## Directive 1
Copy the passage about the sports media awards word for word, in full.

## Excerpt
-.-.-

One of the few pleasures we Carlton supporters can remember in an otherwise forgettable season was our 20 point win over Collingwood in the early rounds.

We were paid back five-fold by Collingwood in the latter part of season.

But let me return to the real media awards.

Nationally, the media help define us as a sporting nation, re-telling the story for each generation, with a new cast of sporting legends playing their starring roles.

But the media also have the power to affect and guide community attitudes and behaviour-and sporting attitudes and behaviour-by the manner in which they cover and comment upon things like on-field violence, the off-field antics of supposed role models, or the disciplinary processes of clubs and codes.

The media can articulate the community's abhorrence for drug cheats and the community's pride in a good fight, well fought.

This influence, and the power of the media to be a force for good in Australia's sporting life, was borne out by the breadth, depth and quality of the entrants in the Australian Sports Commission Media Awards this morning.

I offer my warm congratulations to all the winners, but would like to make special mention of the winner of the Australian Sports Commission Media Awards Lifetime Achievement Award-Mr Harry Gordon.

Among other illustrious achievements during his 60-year career, Harry has the distinction of being the only journalist to have covered both Australian Olympic opening ceremonies-in 1956 and again in 2000.

His Olympic relationship started even earlier than that-he is an honourary member of the 1952 Helsinki Olympic team-a privilege bestowed on him by the athletes themselves.

-.-.-

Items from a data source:
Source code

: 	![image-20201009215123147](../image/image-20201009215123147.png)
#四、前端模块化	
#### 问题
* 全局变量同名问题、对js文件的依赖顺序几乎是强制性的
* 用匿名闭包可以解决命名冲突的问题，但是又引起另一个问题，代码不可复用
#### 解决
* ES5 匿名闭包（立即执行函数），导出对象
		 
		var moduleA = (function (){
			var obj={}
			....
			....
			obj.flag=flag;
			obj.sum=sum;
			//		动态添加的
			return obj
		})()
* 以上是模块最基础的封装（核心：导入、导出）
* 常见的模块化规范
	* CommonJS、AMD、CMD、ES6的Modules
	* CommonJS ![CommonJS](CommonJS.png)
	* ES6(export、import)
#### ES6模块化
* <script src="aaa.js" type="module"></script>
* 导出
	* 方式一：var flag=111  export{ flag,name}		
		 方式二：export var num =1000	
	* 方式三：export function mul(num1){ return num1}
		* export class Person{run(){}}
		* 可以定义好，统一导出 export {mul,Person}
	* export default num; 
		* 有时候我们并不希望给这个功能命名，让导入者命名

-.-.-

## Directive 2
List every line in the listing that contains the string "function".

## Written answer 1
One of the few pleasures we Carlton supporters can remember in an otherwise forgettable season was our 20 point win over Collingwood in the early rounds.

We were paid back five-fold by Collingwood in the latter part of season.

But let me return to the real media awards.

Nationally, the media help define us as a sporting nation, re-telling the story for each generation, with a new cast of sporting legends playing their starring roles.

But the media also have the power to affect and guide community attitudes and behaviour-and sporting attitudes and behaviour-by the manner in which they cover and comment upon things like on-field violence, the off-field antics of supposed role models, or the disciplinary processes of clubs and codes.

The media can articulate the community's abhorrence for drug cheats and the community's pride in a good fight, well fought.

This influence, and the power of the media to be a force for good in Australia's sporting life, was borne out by the breadth, depth and quality of the entrants in the Australian Sports Commission Media Awards this morning.

I offer my warm congratulations to all the winners, but would like to make special mention of the winner of the Australian Sports Commission Media Awards Lifetime Achievement Award-Mr Harry Gordon.

Among other illustrious achievements during his 60-year career, Harry has the distinction of being the only journalist to have covered both Australian Olympic opening ceremonies-in 1956 and again in 2000.

His Olympic relationship started even earlier than that-he is an honourary member of the 1952 Helsinki Olympic team-a privilege bestowed on him by the athletes themselves.

## Written answer 2
		var moduleA = (function (){
	* 方式三：export function mul(num1){ return num1}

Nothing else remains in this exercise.